At our campus, at least, smokers seem willing to compromise. “(A smoking section) could be away from buildings and not be disruptive to any classes,” Munz said. “And it could be easily cleaned! Whereas the burden of these butts” — she glances at the innumerable remains of cigarettes littering the ground at the Sproul bus stop — “is getting put on the city.”

Though none are as conspicuous as the little alcove by Sproul Plaza, popular spots such as this one are recognizable all along the fringes of campus property even when no one stands at them.
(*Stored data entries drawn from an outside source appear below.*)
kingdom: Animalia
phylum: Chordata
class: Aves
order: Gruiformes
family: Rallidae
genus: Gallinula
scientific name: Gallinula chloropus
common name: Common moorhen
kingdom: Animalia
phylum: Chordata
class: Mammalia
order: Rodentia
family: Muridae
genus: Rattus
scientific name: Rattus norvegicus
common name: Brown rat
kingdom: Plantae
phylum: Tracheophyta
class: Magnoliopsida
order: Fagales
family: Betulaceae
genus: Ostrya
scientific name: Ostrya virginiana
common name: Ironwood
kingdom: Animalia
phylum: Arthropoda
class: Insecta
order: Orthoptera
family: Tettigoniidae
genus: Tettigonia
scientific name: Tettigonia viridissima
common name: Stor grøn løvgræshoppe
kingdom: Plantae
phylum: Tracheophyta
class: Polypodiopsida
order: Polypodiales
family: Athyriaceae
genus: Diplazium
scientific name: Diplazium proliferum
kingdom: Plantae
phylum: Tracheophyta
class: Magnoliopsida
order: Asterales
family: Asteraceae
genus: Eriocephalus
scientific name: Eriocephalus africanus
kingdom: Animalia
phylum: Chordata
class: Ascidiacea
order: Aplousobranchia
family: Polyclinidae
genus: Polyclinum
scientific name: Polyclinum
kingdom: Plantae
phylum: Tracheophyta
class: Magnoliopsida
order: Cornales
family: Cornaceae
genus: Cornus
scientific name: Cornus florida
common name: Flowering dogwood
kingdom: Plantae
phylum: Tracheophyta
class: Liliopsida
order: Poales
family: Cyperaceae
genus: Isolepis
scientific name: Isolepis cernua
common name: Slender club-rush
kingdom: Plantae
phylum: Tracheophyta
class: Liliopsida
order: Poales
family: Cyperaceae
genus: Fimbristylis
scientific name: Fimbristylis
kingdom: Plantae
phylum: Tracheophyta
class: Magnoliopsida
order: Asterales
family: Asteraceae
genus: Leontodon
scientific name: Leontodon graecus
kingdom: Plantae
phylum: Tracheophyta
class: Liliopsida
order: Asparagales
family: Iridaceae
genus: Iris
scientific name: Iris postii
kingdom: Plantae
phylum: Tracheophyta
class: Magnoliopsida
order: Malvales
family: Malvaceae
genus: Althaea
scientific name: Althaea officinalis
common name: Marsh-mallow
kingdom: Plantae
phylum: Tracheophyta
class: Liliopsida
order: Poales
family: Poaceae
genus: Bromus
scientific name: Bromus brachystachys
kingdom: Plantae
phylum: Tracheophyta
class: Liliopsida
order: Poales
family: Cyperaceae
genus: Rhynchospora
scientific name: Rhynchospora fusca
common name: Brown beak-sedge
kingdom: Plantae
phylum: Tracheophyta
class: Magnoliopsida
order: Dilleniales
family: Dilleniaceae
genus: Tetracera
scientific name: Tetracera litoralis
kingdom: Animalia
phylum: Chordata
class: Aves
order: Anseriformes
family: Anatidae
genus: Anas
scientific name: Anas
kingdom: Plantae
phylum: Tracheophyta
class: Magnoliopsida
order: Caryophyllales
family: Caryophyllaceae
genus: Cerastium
The unfortunate concentration of butts left behind serve as a kind of inadvertent signal to other smokers: “Here is safe territory.” There’s the shady concrete corner opposite the big crosswalk across Hearst Avenue at North Gate, the sunlit safety of a similar nook by Kroeber Fountain, the round stone benches just off campus behind Tolman Hall, and the benches that flank the entrance of the Units on College Avenue — and really any other minimally populated, secluded corner that might afford one a cigarette free of guilt. These corners are little sanctuaries for the student smoker, common areas in which the subcommunity congregates, commiserates and together experiences the physical alienation from the campus that being a smoker necessarily precipitates.

Perhaps that alienation isn’t necessary. The desire for at least one authorized smoking area at some sequestered corner of campus that Munz and Owen expressed was echoed by almost every student smoker I spoke to. Unfortunately, many of my interviewees declined to be quoted, citing fear of a potential employer performing a Google search of their name and discovering them — Heaven forbid! — as a smoker.